I love Thanksgiving but I believe the celebration of it leaves something to be desired. The spirit of the holiday is well-intentioned; serving as a day to demonstrate gratitude for the abundance in our lives. We should all do that – and certainly more frequently than once a year.

My personal observation about Thanksgiving, however, is that there is considerable hypocrisy in the manner in which the holiday is celebrated…

Americans are part of a diverse world in what is probably the most diverse nation on the planet. We celebrate that diversity in our history, having welcomed those from all over as the “melting pot” of the world. We are finally embracing diversity in relationships and in family makeups. We generally make great effort to appreciate and embrace those with limitations or who are differently abled.

How do we celebrate all the diversity that defines our American culture? We gather together to eat carbon copy meals in a carbon copy manner! A “traditional” Thanksgiving is the absolute default. Variations from traditional celebrations of a holiday like Thanksgiving are frowned upon and are decidedly not diverse. What – no green bean casserole? How disappointing! No marshmallows on the yams? Heresy! It’s as if there’s a pre-determined way to celebrate the day and to vary it is not only considered non-traditional but represents a downright holiday fail.

Honestly – does everyone who toils in the kitchen to prepare a turkey – or gorges themselves on it – really even like turkey? If they did, wouldn’t they roast turkey more often than once a year? Or at least go out to a restaurant for a turkey dinner a few times a year? I think we have turkey on Thanksgiving because we think we have to have turkey. Not because we like – or even want – turkey.

Often, Thanksgiving gatherings include people who are together only because of a sense of obligation – they’re expected to be with the people for whom they’re expected to be thankful. Not because they genuinely yearn to demonstrate their thankfulness with those with whom they assemble around the table. I think we gather with those we do on Thanksgiving because we think we have to gather with them. Not because we like to – or even want to – gather with them.

These guys shared our family Thanksgiving table every year I can remember.

These guys shared our family Thanksgiving table every year I can remember.

Obligation is not a favorite concept of mine. It takes the heart and the head out of the equation, leaving only mindless obedience as a reason for partaking in the celebration. If diversity is something upon which we define ourselves as a nation and as a culture, and is something for which we’re thankful,  it seems hypocritical to demonstrate that concept by squeezing ourselves into an identical box of celebration.

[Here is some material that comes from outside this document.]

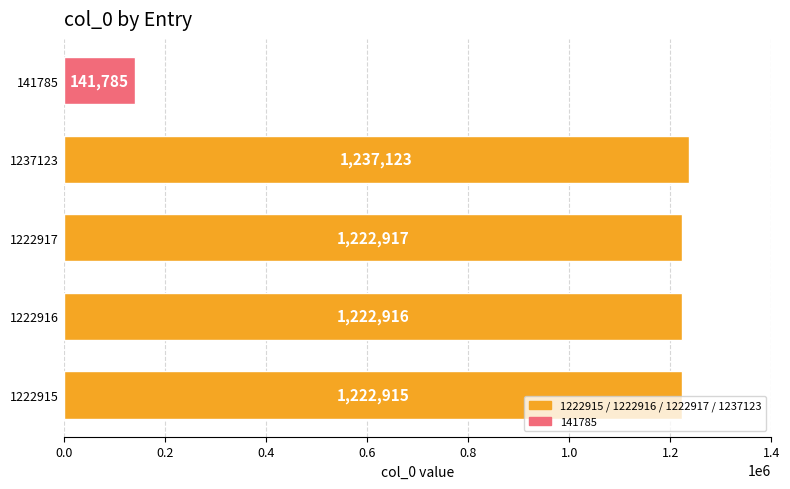

How many data points does each series have?

5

I hope that as a society we are better than that narrow, stunted celebration of what really could be a beautiful day. A day without stress. A day without tension. A day to celebrate with your whole heart those things for which you are TRULY thankful with the people who TRULY make you grateful to be in their lives. Eating the food for which you’re TRULY appreciative, wherever and however you want. In other words, keep the tradition of thankfulness – just lose the empty pretense. Free yourselves from the chains of obligation and tradition and, in my humble opinion, you’ll finally learn what it feels like to celebrate a day of genuine thanksgiving.